La lumière rasante du soleil levant lui offrait une
vue apaisante. Les poussières et les insectes volaient dans les cônes de
lumière que laissaient filtrer les arbustes. Il régnait là comme un instant
d’éternité, suspendu, concentré. Le voyageur prit une grande inspiration. Il
ferma les yeux pour mieux profiter encore de l’instant magique qui lui était
offert. Soudain, un doux bruissement de feuilles mortes le fit sortir de sa
méditation. Le voyageur chercha des yeux d’où pouvait venir ce petit bruit. En
fait, à quelques pas de lui, le bruissement provenait d’un escargot, les
antennes fièrement pointées. Il glissait lentement vers lui, semblant vouloir
attirer son attention.
- Ah ! Enfin un humain à peu près immobile.
Il baissa les yeux sur l’escargot qui, à un mètre de lui,
continuait à avancer lentement, laissant sa trace de bave dans son sillage.

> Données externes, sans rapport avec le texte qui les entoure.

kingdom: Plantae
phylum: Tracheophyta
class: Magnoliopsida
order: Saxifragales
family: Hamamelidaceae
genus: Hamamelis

- Pourquoi dites-vous ça ? Bonjour, cher
gastéropode !
- Oh, je vous en prie hein ? Pas de ronds de jambe
avec moi.
L’expression « ronds de
jambe » pour un escargot était un peu bizarre. Le voyageur se demanda où
l’escargot avait pu entendre cette expression…
- Je dis ça parce que vous êtes d’une espèce très
bizarre, continua l’escargot, un peu crispé.
- Ah ! Dites-moi pourquoi ? interrogea le
voyageur un peu agacé de ces animaux qui avaient des griefs contre les hommes,
comme si, lui, le voyageur, pouvait être le seul à recevoir toutes les
critiques du monde animal vis-à-vis de l’espèce humaine.
- Eh bien, vous allez toujours trop vite ! trancha
l’escargot avec une émouvante assurance.
- La vitesse est relative vous savez, fit le voyageur un
peu étonné de ce reproche.
- Relative, relative. Evidemment ! Mais quand
même ! Vous ne vous rendez plus compte de ce que vous faites. Moi, je
passe mes journées ici, dans ce beau jardin et je peux vous assurer que j’en
vois des vertes et des pas mures.
- Où êtes-vous allé pêcher cette expression ? sourit
le voyageur
L’escargot, vexé, rentra ses
antennes.
- Je ne voulais pas vous fâcher. J’étais juste étonné de
vous entendre utiliser une expression très humaine, et ça pour la deuxième
fois. Tout à l’heure déjà, « Ronds de jambe » dans votre bouche…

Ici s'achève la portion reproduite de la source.